# [JOB]
Reproduce the whole listing that follows, character for character, and drop the images.

# [EXERCISE MATERIALS]

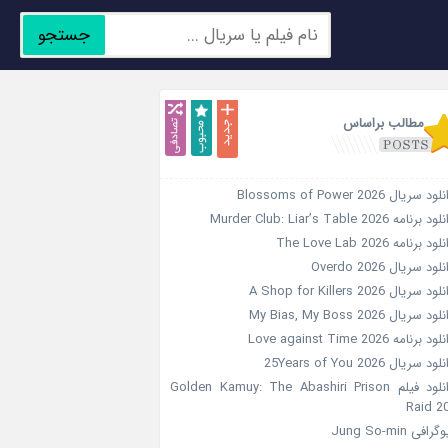
جستجو
جدید
محبوب
تصادفی
مطالب براساس
ود سریال Blossoms of Power 2026
د برنامه Murder Club: Liar’s Table 2026
ود برنامه The Love Lab 2026
لود سریال Overdo 2026
ود سریال A Shop for Killers 2026
ود سریال My Bias, My Boss 2026
ود برنامه Love against Time 2026
ود سریال 25Years of You 2026
دانلود فیلم Golden Kamuy: The Abashiri Prison
Raid 2
گرافی Jung So-min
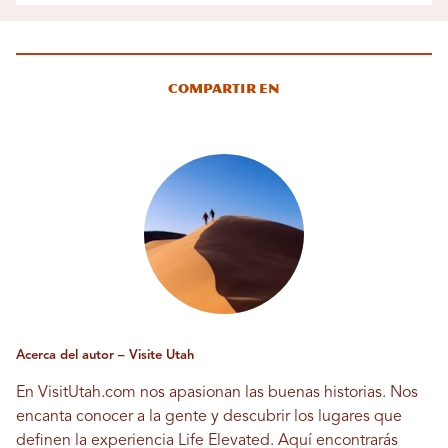
Compartir en
Acerca del autor – Visite Utah
En VisitUtah.com nos apasionan las buenas historias. Nos
encanta conocer a la gente y descubrir los lugares que
definen la experiencia Life Elevated. Aquí encontrarás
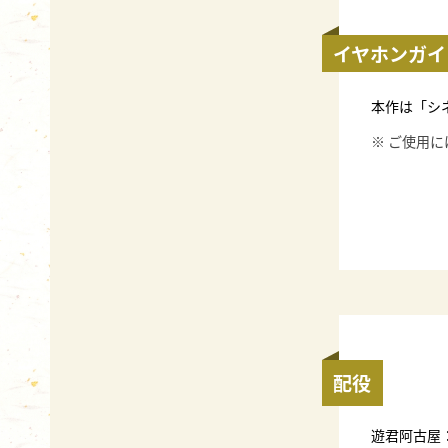
イヤホンガイ
本作は「シ
※ ご使用
配役
遊君阿古屋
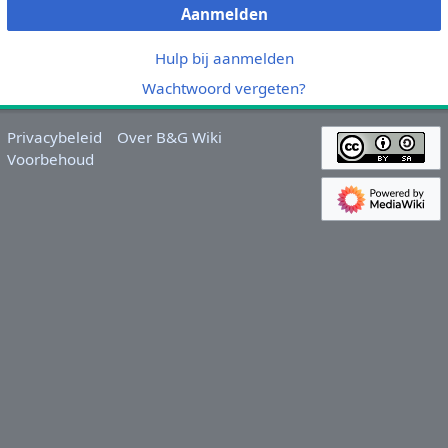
Aanmelden
Hulp bij aanmelden
Wachtwoord vergeten?
Privacybeleid
Over B&G Wiki
Voorbehoud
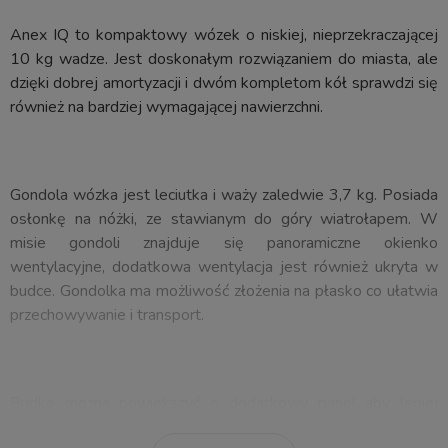
Anex IQ to kompaktowy wózek o niskiej, nieprzekraczającej
10 kg wadze. Jest doskonałym rozwiązaniem do miasta, ale
dzięki dobrej amortyzacji i dwóm kompletom kół sprawdzi się
również na bardziej wymagającej nawierzchni.
Gondola wózka jest leciutka i waży zaledwie 3,7 kg. Posiada
osłonkę na nóżki, ze stawianym do góry wiatrołapem. W
misie gondoli znajduje się panoramiczne okienko
wentylacyjne, dodatkowa wentylacja jest również ukryta w
budce. Gondolka ma możliwość złożenia na płasko co ułatwia
przechowywanie i transport.
Budkę można powiększyć o dodatkowy panel aby lepiej
osłonić dziecko przed słońcem lub nieprzyjemnym wiatrem.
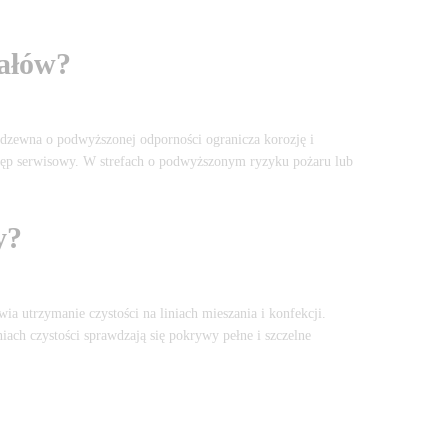
nałów?
rdzewna o podwyższonej odporności ogranicza korozję i
tęp serwisowy. W strefach o podwyższonym ryzyku pożaru lub
y?
a utrzymanie czystości na liniach mieszania i konfekcji.
ch czystości sprawdzają się pokrywy pełne i szczelne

# [TASK RESPONSE]
جستجو
جدید
محبوب
تصادفی
مطالب براساس
ود سریال Blossoms of Power 2026
د برنامه Murder Club: Liar’s Table 2026
ود برنامه The Love Lab 2026
لود سریال Overdo 2026
ود سریال A Shop for Killers 2026
ود سریال My Bias, My Boss 2026
ود برنامه Love against Time 2026
ود سریال 25Years of You 2026
دانلود فیلم Golden Kamuy: The Abashiri Prison
Raid 2
گرافی Jung So-min
Compartir en
Acerca del autor – Visite Utah
En VisitUtah.com nos apasionan las buenas historias. Nos
encanta conocer a la gente y descubrir los lugares que
definen la experiencia Life Elevated. Aquí encontrarás
イヤホンガイ
本作は「シ
※ ご使用
配役
遊君阿古屋
Aanmelden
Hulp bij aanmelden
Wachtwoord vergeten?
Privacybeleid
Over B&G Wiki
Voorbehoud
Anex IQ to kompaktowy wózek o niskiej, nieprzekraczającej
10 kg wadze. Jest doskonałym rozwiązaniem do miasta, ale
dzięki dobrej amortyzacji i dwóm kompletom kół sprawdzi się
również na bardziej wymagającej nawierzchni.
Gondola wózka jest leciutka i waży zaledwie 3,7 kg. Posiada
osłonkę na nóżki, ze stawianym do góry wiatrołapem. W
misie gondoli znajduje się panoramiczne okienko
wentylacyjne, dodatkowa wentylacja jest również ukryta w
budce. Gondolka ma możliwość złożenia na płasko co ułatwia
przechowywanie i transport.
Budkę można powiększyć o dodatkowy panel aby lepiej
osłonić dziecko przed słońcem lub nieprzyjemnym wiatrem.
nałów?
rdzewna o podwyższonej odporności ogranicza korozję i
tęp serwisowy. W strefach o podwyższonym ryzyku pożaru lub
y?
a utrzymanie czystości na liniach mieszania i konfekcji.
ch czystości sprawdzają się pokrywy pełne i szczelne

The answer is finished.